The simplest provision of electrons is by hydrogen, and arguably a supply of hydrogen gas is a highly likely precondition for the origin of life. Surprisingly, hydrogen is generated by many geological reactions, although little survives some form of oxidation for long. In a few places hydrogen gas escapes abundantly, as in the weathering of ultramafic rocks by groundwater. The essential process is the breakdown of iron and magnesium silicates to various kinds of clay, by the interaction of hot water with fresh igneous rocks. Geochemists and microbiologists from the USA analysed such a hydrothermal system 200 m beneath a volcanic area in Idaho, and found a thriving and diverse ecosystem dominated by simple organisms that do depend on hydrogen (Chapelle, F.H. et al. 2002. A hydrogen-based subsurface microbial community dominated by methanogens. Nature, v. 415, p. 312-315). More than 90% of the organisms are methane-producing Archaea, which reduce carbon dioxide to methane, using hydrogen. No other hot-spring system comes close to this probably highly primitive community. It is a handy analogue for the kind of ecology that may have developed if life has arisen deep beneath the icy surface of Europa – a target for future NASA missions.

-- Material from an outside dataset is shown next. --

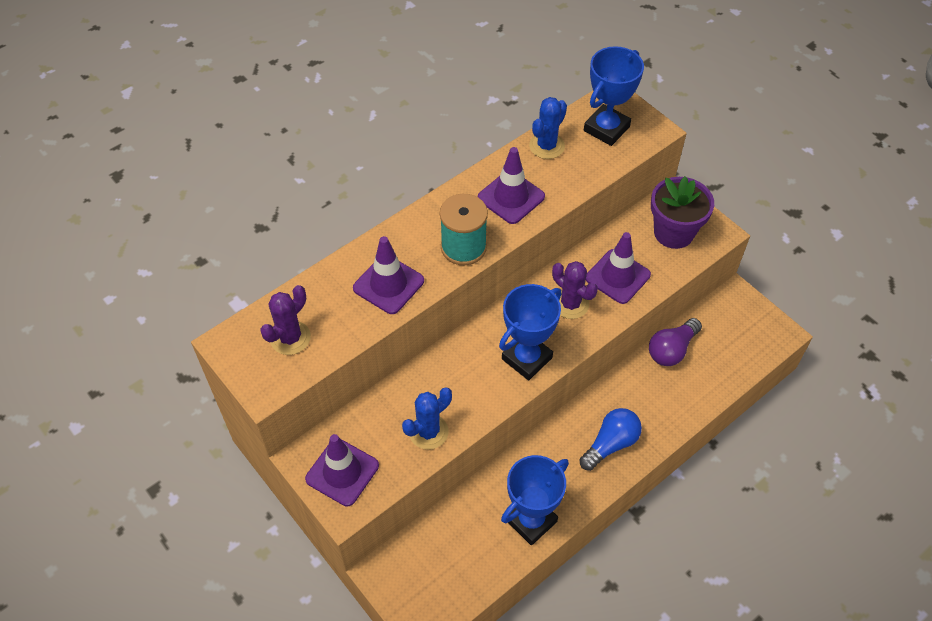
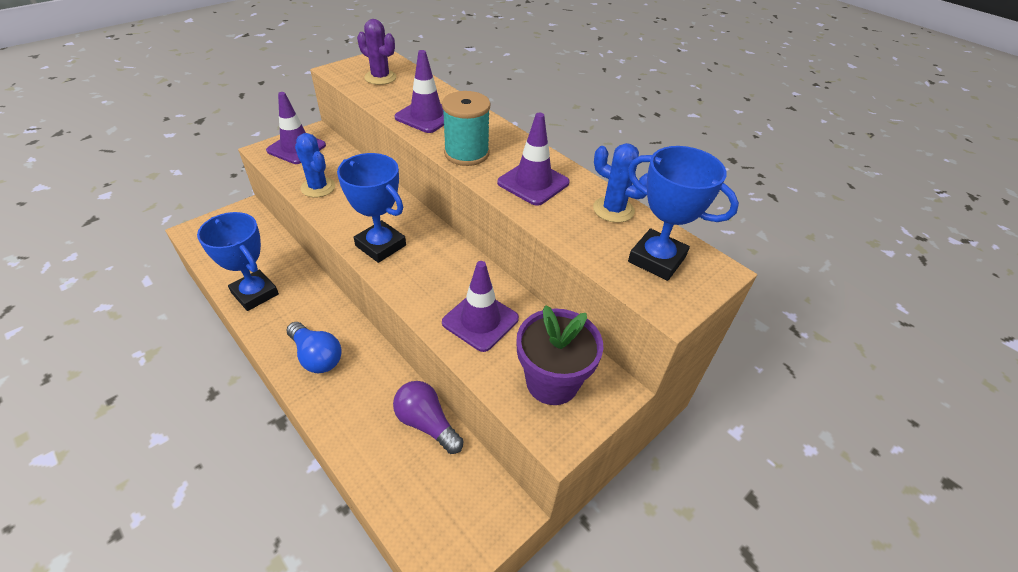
camera: 85 degrees right, 10 degrees down
purple cactus [552,261,598,319] -> none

Incidentally, the exploitation of electron and proton transfer that underpins cell metabolism potentially forms a source of electrical power. Younger readers may have experimented with using fruit as the basis of a simple galvanic battery, thereby exploiting low pH conditions. Investigation of the potential of bacteria for direct electricity generation recently made a breakthrough (Bond, D.R. et al. 2002. Electrode-reducing microorganisms that harvest energy from marine sediments. Science, v. 295, p. 483-485). A member of the family Geobacteraceae (Desulfuramonas acetoxidans) has been found to readily produce excess electrons as it metabolises organic material in oxygen-free muds. Daniel Bond and co-workers from the University of Massachusetts and the US Naval Research Laboratory introduced graphite electrodes into airless fish-tank muds and the upper oxygenated sediments. Even with such a crude experiment, sufficient current flowed to power a small calculator. Moreover, D. acetoxidans colonised the electrodes within a matter of days, showing that they were directly involved in the oxidation-reduction system at the root of such a fuel cell. As well as raising the possibility of powering submarine monitoring devices using bioelectricity, such geobacteria are able to metabolise a range of common organic pollutants. Marine organic sediments are virtually limitless, so it is not inconceivable that the process may result in yet another renewable power source, albeit difficult to convert to high-power supplies, with the blessing of pollution control as a sideline.